A House Of Dynamite, which sees Bigelow collaborating with Ackroyd for a third time, does not reveal who fired the missile. “We didn’t want to point a finger, like, ‘Oh, it’s that bad guy over there.’ It makes it too easy, in a way. Preserving that ambiguity was very important to us.”

The film’s release comes almost eight years after previous feature Detroit, during which time she was attached to heist thriller Triple Frontier, written and produced by Mark Boal, with whom she collaborated on The Hurt Locker and Zero Dark Thirty, and Aurora, based on the novel by David Koepp. She bowed out of both, but remains an executive producer on Triple Frontier.

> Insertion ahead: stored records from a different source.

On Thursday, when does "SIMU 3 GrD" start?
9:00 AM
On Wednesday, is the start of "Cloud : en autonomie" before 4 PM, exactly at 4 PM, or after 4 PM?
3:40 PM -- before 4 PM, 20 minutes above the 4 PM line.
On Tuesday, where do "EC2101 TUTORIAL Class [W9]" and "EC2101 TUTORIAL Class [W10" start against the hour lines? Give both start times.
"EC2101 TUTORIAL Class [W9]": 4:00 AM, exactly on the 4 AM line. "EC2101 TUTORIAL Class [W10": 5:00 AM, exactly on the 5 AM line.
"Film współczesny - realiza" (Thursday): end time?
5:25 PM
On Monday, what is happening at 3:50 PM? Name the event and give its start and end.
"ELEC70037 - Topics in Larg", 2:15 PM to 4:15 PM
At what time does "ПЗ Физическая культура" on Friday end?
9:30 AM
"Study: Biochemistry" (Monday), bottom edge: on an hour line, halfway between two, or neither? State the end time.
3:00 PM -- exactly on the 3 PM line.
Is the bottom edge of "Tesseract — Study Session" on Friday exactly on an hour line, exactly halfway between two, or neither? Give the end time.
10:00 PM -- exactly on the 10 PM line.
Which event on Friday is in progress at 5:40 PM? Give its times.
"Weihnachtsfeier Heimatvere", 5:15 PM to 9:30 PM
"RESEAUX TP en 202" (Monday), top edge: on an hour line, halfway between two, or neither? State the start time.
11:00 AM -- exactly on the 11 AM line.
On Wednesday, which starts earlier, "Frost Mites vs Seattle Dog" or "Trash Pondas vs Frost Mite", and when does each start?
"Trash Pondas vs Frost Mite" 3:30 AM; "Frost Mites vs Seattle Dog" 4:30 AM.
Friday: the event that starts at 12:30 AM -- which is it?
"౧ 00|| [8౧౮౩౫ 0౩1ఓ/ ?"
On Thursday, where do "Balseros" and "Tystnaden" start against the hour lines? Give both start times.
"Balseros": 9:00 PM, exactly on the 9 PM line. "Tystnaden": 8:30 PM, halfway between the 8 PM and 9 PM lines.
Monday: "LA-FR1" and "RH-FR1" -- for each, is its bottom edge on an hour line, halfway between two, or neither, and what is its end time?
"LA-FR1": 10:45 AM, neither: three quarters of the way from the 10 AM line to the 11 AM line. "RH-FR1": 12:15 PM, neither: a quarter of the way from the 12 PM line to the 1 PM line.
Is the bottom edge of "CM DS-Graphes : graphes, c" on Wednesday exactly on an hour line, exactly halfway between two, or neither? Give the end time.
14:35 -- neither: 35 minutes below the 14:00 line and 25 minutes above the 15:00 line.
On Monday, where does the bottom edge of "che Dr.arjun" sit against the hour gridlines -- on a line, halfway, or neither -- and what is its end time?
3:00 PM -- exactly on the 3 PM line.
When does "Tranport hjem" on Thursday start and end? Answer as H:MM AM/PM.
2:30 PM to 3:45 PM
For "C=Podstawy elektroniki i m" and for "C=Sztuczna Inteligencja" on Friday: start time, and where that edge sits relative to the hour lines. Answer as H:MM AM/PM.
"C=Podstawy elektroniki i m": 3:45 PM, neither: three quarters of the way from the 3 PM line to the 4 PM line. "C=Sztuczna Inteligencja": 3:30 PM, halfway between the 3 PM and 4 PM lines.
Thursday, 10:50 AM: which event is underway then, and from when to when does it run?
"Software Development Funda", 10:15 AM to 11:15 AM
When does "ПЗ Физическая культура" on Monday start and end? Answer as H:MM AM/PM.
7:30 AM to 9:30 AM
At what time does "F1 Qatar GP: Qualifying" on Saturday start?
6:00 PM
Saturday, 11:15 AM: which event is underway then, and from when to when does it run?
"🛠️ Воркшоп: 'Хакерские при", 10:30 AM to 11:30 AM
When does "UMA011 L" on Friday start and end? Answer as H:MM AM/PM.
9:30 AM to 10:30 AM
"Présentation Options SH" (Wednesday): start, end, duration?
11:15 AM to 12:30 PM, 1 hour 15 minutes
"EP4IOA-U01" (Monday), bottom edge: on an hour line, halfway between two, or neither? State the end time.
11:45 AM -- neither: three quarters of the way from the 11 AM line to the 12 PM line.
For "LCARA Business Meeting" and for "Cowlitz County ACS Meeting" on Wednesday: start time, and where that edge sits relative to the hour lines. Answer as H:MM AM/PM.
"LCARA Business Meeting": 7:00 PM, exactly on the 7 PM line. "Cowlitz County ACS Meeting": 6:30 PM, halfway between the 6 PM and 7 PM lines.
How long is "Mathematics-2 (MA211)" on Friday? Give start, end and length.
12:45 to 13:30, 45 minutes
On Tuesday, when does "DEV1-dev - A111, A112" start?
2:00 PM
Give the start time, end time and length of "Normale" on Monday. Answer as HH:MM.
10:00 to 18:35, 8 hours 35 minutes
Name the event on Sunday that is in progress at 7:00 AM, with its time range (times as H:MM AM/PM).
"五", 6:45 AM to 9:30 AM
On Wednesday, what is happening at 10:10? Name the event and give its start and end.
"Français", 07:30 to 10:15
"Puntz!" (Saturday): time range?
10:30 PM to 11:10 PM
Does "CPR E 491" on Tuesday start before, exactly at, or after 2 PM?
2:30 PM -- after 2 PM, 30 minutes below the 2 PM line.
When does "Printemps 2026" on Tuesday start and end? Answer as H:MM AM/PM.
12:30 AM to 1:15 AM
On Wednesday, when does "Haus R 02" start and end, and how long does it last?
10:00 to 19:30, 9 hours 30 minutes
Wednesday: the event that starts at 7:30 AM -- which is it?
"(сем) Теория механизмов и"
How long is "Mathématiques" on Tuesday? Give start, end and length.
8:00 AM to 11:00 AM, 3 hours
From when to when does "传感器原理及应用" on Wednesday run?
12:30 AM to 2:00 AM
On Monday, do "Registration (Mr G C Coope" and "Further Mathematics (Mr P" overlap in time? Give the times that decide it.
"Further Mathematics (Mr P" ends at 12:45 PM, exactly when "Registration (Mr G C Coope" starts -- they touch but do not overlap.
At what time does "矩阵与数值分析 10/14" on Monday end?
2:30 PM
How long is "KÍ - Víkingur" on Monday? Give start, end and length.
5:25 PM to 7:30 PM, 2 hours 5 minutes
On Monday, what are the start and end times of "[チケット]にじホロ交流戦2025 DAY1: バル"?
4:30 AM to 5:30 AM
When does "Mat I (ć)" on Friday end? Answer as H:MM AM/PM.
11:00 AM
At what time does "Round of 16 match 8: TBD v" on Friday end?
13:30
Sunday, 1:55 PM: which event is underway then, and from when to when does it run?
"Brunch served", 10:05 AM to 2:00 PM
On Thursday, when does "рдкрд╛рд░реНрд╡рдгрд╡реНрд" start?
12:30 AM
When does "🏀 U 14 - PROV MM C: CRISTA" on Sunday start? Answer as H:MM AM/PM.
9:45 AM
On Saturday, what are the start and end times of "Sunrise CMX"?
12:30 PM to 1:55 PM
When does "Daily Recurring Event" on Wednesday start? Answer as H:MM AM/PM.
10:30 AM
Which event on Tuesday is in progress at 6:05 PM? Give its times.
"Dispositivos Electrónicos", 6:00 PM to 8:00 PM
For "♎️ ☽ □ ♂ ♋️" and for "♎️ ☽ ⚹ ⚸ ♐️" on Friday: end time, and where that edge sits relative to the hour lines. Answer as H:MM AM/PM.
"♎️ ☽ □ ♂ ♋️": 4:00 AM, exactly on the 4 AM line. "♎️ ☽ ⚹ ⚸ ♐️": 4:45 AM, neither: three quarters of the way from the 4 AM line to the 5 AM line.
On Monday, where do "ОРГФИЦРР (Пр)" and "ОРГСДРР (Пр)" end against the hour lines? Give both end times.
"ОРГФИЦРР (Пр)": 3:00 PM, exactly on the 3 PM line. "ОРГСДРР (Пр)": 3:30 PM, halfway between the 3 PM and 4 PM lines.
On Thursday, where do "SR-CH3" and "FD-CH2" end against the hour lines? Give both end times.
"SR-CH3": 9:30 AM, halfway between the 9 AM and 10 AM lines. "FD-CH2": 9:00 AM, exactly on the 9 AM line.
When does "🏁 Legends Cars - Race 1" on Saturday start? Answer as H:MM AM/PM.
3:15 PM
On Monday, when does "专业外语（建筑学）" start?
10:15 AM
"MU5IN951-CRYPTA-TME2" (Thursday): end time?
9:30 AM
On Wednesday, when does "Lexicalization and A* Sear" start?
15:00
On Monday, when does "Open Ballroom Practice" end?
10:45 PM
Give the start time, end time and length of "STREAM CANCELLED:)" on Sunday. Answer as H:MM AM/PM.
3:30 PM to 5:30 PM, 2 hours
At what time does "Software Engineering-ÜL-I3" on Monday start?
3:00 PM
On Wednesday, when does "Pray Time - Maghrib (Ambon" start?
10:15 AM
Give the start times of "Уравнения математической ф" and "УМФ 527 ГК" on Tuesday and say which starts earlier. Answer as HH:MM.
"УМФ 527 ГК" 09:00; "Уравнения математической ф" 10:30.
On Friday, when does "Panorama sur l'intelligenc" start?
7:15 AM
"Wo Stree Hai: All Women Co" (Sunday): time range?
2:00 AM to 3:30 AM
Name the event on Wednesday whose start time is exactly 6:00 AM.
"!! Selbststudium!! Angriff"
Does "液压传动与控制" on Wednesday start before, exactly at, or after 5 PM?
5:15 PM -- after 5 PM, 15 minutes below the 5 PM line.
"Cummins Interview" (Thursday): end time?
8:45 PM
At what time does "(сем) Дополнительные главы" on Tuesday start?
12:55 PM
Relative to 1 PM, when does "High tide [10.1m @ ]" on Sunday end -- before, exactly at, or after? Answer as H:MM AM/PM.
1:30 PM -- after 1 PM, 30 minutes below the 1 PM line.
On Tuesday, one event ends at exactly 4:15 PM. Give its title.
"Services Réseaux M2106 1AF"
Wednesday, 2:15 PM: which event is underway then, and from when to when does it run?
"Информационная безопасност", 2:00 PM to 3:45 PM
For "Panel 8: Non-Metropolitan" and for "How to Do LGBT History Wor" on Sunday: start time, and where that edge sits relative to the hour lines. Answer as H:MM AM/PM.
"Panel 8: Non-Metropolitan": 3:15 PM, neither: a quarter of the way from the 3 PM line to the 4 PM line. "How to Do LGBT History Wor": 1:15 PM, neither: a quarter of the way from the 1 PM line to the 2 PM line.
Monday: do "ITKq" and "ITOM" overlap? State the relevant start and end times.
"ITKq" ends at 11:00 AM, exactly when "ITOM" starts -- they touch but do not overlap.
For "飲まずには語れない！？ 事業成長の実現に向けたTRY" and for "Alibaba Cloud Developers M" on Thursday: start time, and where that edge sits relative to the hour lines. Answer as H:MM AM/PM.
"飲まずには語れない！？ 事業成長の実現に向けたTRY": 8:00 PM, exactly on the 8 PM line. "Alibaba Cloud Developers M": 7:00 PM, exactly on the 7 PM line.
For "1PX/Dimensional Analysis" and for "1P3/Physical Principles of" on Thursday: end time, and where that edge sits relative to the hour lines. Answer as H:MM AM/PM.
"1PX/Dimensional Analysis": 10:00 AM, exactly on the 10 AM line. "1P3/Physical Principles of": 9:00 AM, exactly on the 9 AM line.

A House Of Dynamite premiered at Venice before opening in UK and US cinemas in early October, ahead of a release on Netflix’s streaming platform. The project came together at just the right time for Bigelow. “I was looking for a project that could have a lot of meaning and that’s what this satisfied,” she says. “It checked all the boxes, let’s put it that way.

“I wish more filmmakers would work in this space because there’s tremendous potential for meaning,” she adds. “It’s a question of how can film be relevant in today’s world? How can I inject into that world a meaningful conversation that could potentially course-correct? I know that’s incredibly optimistic and altruistic, but if not us, who?”